Gerhard, can attach cat /sys/class/drm/card$N/error from latest kernel after gpu hang? This will help in investigating the issue.
That last error is most bizarre. It is complaining it hit an absent PTE for the logical context image.
diff --git a/drivers/gpu/drm/i915/i915_gem_gtt.c b/drivers/gpu/drm/i915/i915_gem_gtt.c
index 7f308e713fae..2df5b8a1c988 100644
@@ -111,10 +111,7 @@ i915_get_ggtt_vma_pages(struct i915_vma *vma);
static void gen6_ggtt_invalidate(struct drm_i915_private *dev_priv)
- * Note that as an uncached mmio write, this will flush the
- * WCB of the writes into the GGTT before it triggers the invalidate.
(In reply to Lakshmi from comment #15)
> Gerhard, can attach cat /sys/class/drm/card$N/error from latest kernel after
> gpu hang? This will help in investigating the issue.

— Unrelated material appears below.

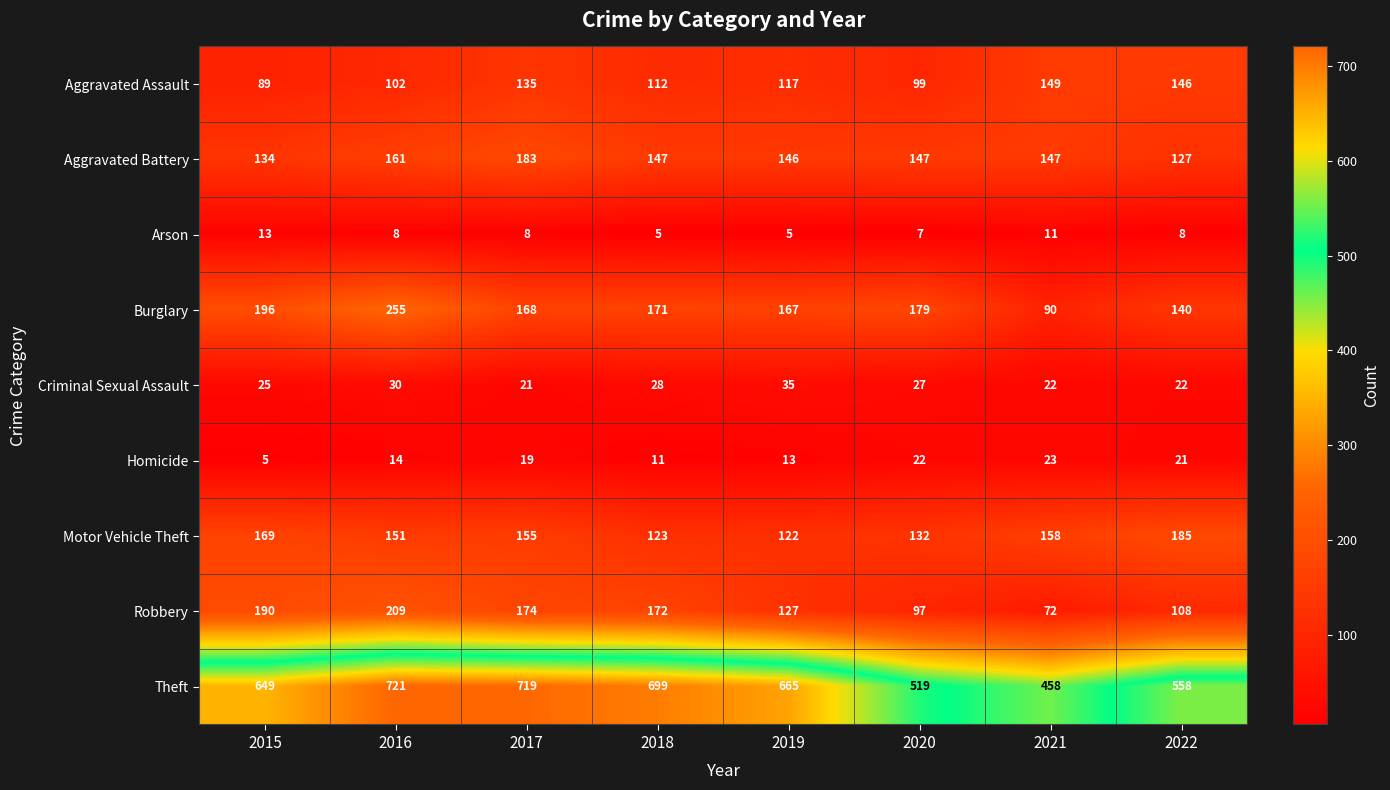

Which series has the largest total across all categories?

Theft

Sorry, this is still on my list. Was busy with other tasks recently, but if machine hangs completely then no chance :-( ... sometimes only X will crash, sometimes complete machine will be frozen.

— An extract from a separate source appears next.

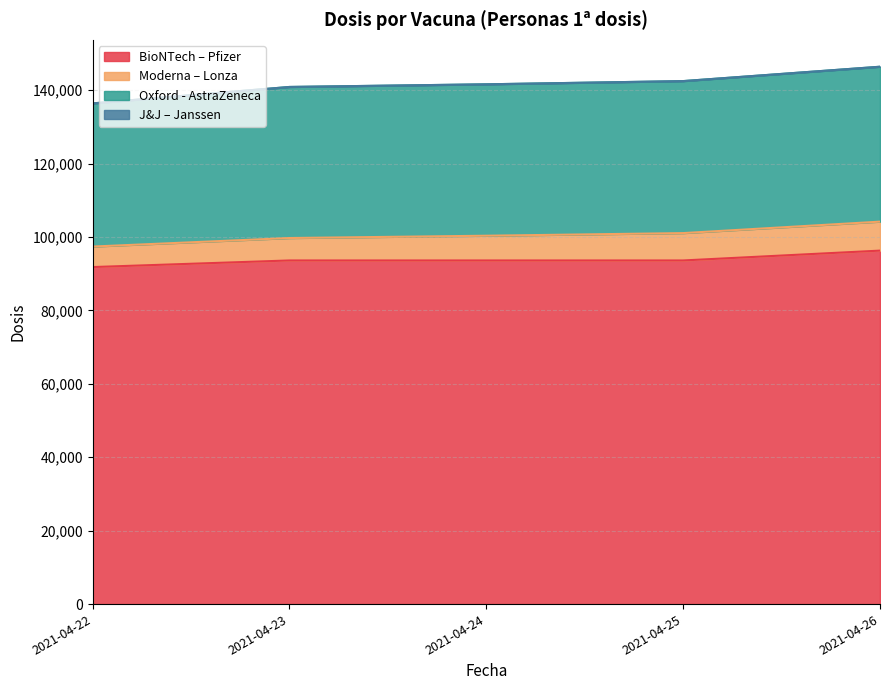

True or false: Moderna – Lonza and J&J – Janssen intersect in this chart.

False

Gerard, could you try to reproduce the error using drm-tip (https://cgit.freedesktop.org/drm-tip) and kernel parameters drm.debug=0x1e log_buf_len=4M, and if the problem persists attach the full dmesg from boot. Thanks!

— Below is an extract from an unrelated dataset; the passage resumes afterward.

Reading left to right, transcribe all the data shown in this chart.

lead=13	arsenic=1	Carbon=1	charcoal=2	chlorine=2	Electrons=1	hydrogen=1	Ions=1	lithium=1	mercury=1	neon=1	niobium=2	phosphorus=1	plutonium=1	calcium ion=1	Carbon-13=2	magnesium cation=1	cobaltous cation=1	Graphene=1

(In reply to Francesco Balestrieri from comment #19)
> Gerard, could you try to reproduce the error using drm-tip
> (https://cgit.freedesktop.org/drm-tip) and kernel parameters drm.debug=0x1e
> log_buf_len=4M, and if the problem persists attach the full dmesg from boot.
Is the repo identical to https://github.com/freedesktop/drm-tip, I'm sitting behind a firewall without git/ssh pass through ?
I'm not completely sure, but judging from the commit logs they are the same at the moment at least, so it should be fine to try with https://github.com/freedesktop/drm-tip
Apparently you should also be able to clone from https://anongit.freedesktop.org/git/drm-tip.git but I haven't tried it myself.
Reporter, have you tried to verify with drmtip?
(In reply to Lakshmi from comment #23)
> Reporter, have you tried to verify with drmtip?
Sorry, not yet, was quite busy last weeks ....
Gerhard, sorry for the bother but did you have a chance to try?
(In reply to Francesco Balestrieri from comment #25)
> Gerhard, sorry for the bother but did you have a chance to try?
Oops, sorry, not yet.
Gerhard, any updates?
Sorry, still no updates. Meanwhile I put the machine into factory, so I'll have to clone an new one for testing.
Gerhard, Any update with latest drmtip? If this issue not seen lately, I can close this bug.
If you do not have the possibility to reproduce the issue, I can close this issue so that you reopen when the issue appears again. What do you think?